CMS approved requests from five additional states to launch reinsurance programs under Section 1332 state innovation waivers in order to help alleviate high premiums in the individual health insurance markets. Colorado, Delaware, Montana, North Dakota, and Rhode Island are embracing reinsurance as a way to help insurers cover the cost of the largest claims they face. They join Alaska, Maine, Maryland, Minnesota, New Jersey, Oregon, and Wisconsin, which have existing reinsurance programs. The positive results in these seven states are significant: a 17% drop in premiums on average in the first year of operation.

Reinsurance was a key feature of the ACA to help stabilize premiums in the individual market for 2014 – 2016, the first three years of the marketplaces. The marketplaces were new, and insurers faced much uncertainty in covering previously uninsured and under insured individuals. The ACA offered a partial safeguard against high, unpredictable medical expenses under Section 1341’s transitional reinsurance program. Estimates place the average reduction in premiums by the federal reinsurance program by as much as 14%. Based on the assumption that insurers would gain a better understanding of their members’ health status as time passed (and thus could price their products with greater accuracy), the ACA’s reinsurance program was temporary. But in 2017 premiums increased more sharply than they had in previous years, in part due to the loss of reinsurance.

The ACA’s Section 1332 innovation waiver, however, creates opportunities for states to pursue new strategies to provide their residents with access to high quality, affordable health insurance while retaining the basic protections of the ACA. The waivers permit states to apply for authorization to make changes to their marketplaces as long as they demonstrate their plan: (1) will provide coverage that is at least as comprehensive in covered benefits as without the waiver; (2) is at least as affordable (taking into account premiums and excessive cost sharing); (3) covers at least a comparable number of state residents; and (4) does not increase the federal deficit.

Reinsurance is the most common innovation pursued by the states. Establishing reinsurance programs through section 1332 waivers is implemented through an aggregate payment to the state of what residents would otherwise have received in premium tax credits and cost-sharing reductions, referred to as subsidy pass-through funding. Thus, the vast majority of the states’ funding of reinsurance programs is recouped from the federal government.

But there are differences in states’ designs of their reinsurance programs. In Alaska, for example, the program fully or partially reimburses insurers for claims for enrollees diagnosed with at least one of 33 high-cost health conditions. Other states set a percentage reimbursement amount of claims between an attachment point and a cap. Colorado’s program reimburses insurers 60% of claims paid between $30,000 and an estimated $400,000 cap. In Rhode Island, the program reimburses insurers 50% of claims paid between $40,000 and an estimated $97,000 cap. In Maine, the program reimburses 90% of claims paid between $47,000 and $77,000 and 100% of claims in excess of $77,000 for members with certain health conditions.

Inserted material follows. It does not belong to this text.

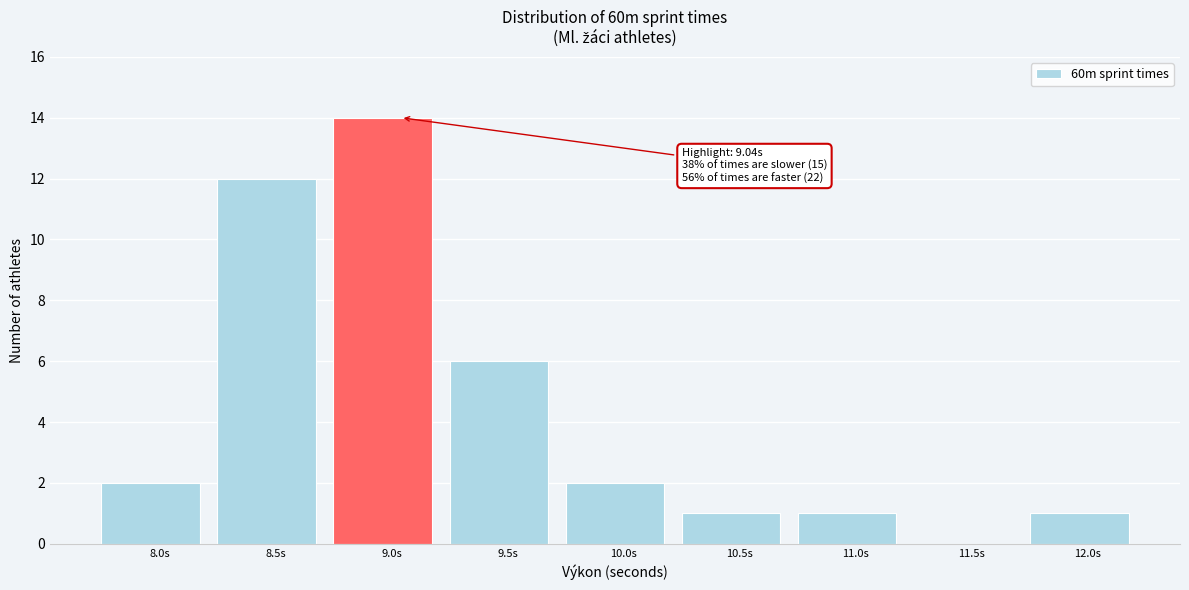

Reading left to right, extract all data points from this chart.

8.0s=2	8.5s=12	9.0s=14	9.5s=6	10.0s=2	10.5s=1	11.0s=1	11.5s=0	12.0s=1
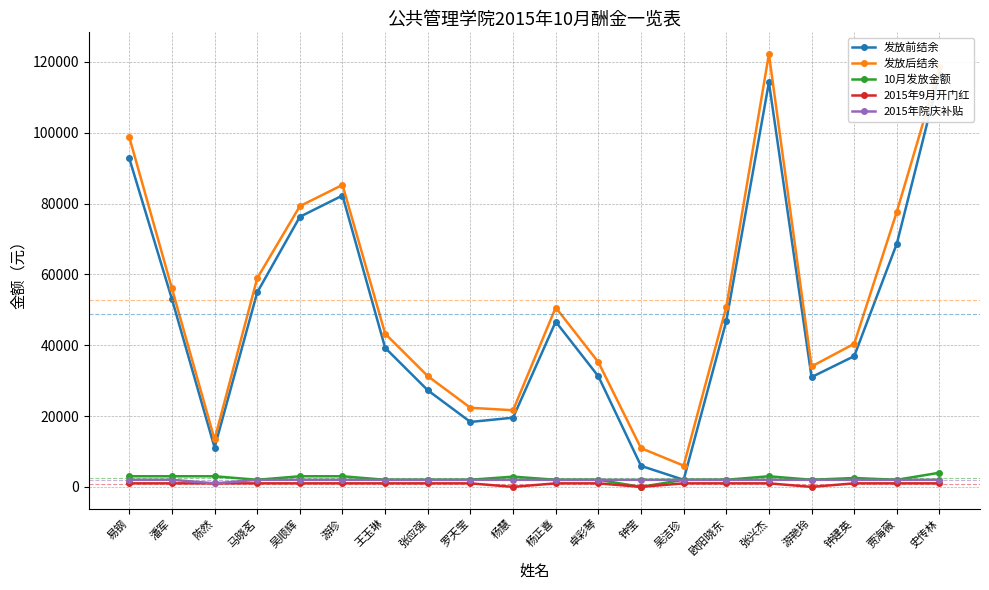

True or false: 发放后结余 has a value of 85274.3 at 游珍.

True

It’s hard to deny the efficacy of reinsurance in the face of an almost 20% reduction in premiums on average for states that have already instituted such programs. Georgia submitted a waiver application in December 2019 for a reinsurance program that would reimburse insurers a percentage of claims paid between $20,000 and $500,000. Louisiana, New Hampshire, and Pennsylvania have public draft waiver applications, but have not yet submitted them. And a number of other states are considering reinsurance programs. This is likely only the first wave we will see of states taking it into their own hands to battle high premiums in the individual health insurance markets.